* Required work
Word for word, set down every line of the entries below from the line with "に結成されたクラシック・トリオ、「アースシンフォニー」の皆さ" to the line with "дают адекватную информацию на этих временных", including both, and no other line.

* Excerpted data

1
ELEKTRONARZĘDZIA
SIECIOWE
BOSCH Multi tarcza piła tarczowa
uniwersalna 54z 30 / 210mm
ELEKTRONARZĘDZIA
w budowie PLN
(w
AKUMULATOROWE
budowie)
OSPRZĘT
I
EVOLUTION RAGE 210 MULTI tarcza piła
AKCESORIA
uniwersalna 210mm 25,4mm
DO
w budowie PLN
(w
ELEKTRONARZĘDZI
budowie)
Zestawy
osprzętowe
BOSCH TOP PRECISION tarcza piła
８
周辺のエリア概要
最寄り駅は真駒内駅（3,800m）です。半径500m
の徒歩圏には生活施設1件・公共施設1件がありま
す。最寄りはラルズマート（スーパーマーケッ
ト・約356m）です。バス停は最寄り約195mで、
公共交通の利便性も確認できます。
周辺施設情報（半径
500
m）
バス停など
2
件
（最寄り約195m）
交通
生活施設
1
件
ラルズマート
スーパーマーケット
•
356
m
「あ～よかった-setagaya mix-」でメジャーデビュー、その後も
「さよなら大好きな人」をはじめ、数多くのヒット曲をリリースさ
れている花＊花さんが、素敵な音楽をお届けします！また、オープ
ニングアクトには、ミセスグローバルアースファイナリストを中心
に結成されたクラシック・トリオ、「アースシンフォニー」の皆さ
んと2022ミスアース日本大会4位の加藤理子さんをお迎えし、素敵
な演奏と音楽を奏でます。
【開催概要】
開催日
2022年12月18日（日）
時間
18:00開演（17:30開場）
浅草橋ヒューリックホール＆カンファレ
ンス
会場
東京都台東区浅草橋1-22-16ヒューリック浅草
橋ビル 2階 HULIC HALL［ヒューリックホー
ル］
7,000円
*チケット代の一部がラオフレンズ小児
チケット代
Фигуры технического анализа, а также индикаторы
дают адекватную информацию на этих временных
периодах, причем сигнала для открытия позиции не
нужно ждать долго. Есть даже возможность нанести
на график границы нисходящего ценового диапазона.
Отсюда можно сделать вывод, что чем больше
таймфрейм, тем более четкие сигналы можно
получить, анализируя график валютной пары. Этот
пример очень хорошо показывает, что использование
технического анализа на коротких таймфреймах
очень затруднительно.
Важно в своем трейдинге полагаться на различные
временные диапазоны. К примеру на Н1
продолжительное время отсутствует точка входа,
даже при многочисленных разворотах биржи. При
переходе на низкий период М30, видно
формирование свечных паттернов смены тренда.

* Solution to the problem
に結成されたクラシック・トリオ、「アースシンフォニー」の皆さ
んと2022ミスアース日本大会4位の加藤理子さんをお迎えし、素敵
な演奏と音楽を奏でます。
【開催概要】
開催日
2022年12月18日（日）
時間
18:00開演（17:30開場）
浅草橋ヒューリックホール＆カンファレ
ンス
会場
東京都台東区浅草橋1-22-16ヒューリック浅草
橋ビル 2階 HULIC HALL［ヒューリックホー
ル］
7,000円
*チケット代の一部がラオフレンズ小児
チケット代
Фигуры технического анализа, а также индикаторы
дают адекватную информацию на этих временных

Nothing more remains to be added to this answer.